Infrared photodissociation (IRPD) spectra of cationic formanilide (N-phenylformamide) clusters, FA(+)-Ln, with L = Ar (n = 1-8) and N2 (n = 1-6), are recorded in the hydride stretch (amide A, νNH, νCH) and fingerprint (amide I-III) ranges to probe the preferred interaction motifs and the cluster growth. Cold FA(+)-Ln clusters are generated by electron ionization in a supersonic expansion, which generates predominantly the most stable cluster isomers. Size- and isomer-specific νNH frequencies unravel the microsolvation process of FA(+) in a nonpolar (L = Ar) and a quadrupolar (L = N2) solvent. The H-bound FA(+)-L dimer with L binding to the NH proton of the amide group is the most stable isomer, and further ligands are attached to the aromatic ring (π-stacking). Ionization changes the preferred binding motif from π-stacking to H-bonding in FA((+))-L. Quantum chemical calculations at the ωB97X-D/aug-cc-pVTZ level confirm the experimentally derived sequential cluster growth and the vibrational and isomer assignments.
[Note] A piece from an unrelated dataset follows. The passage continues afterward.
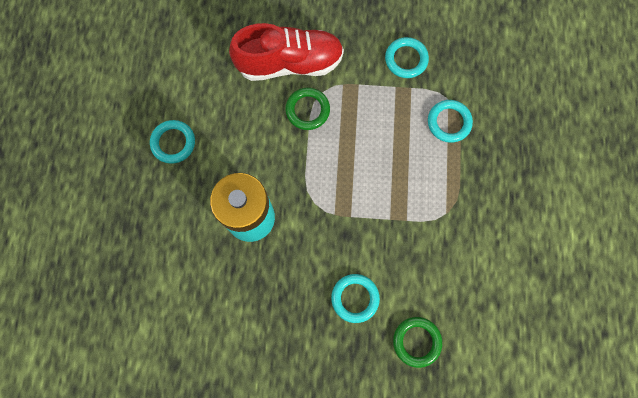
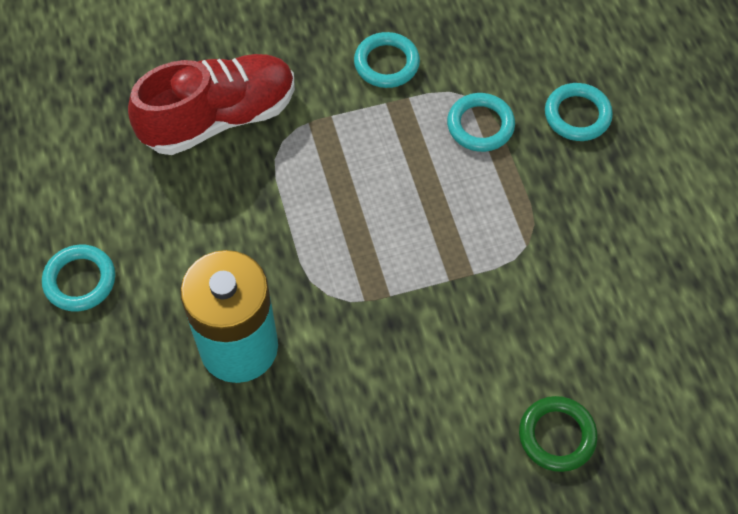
camera: 20 degrees left, 15 degrees down
green ring [285,88,330,130] -> none
turquoise ring [331,274,380,323] -> turquoise ring moved to [545,83,613,141]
The calculated FA(+)-L binding energies of D0(H) = 594/1054 cm(-1) for H-bound and D0(π) = 459/604 cm(-1) for π-bound Ar/N2 ligands are consistent with the observed photofragmentation branching ratios. Ionization of FA results from removal of a bonding π-electron delocalized over the phenyl and amide moieties and thus weakens the N-H bond and strengthens the C-O bond.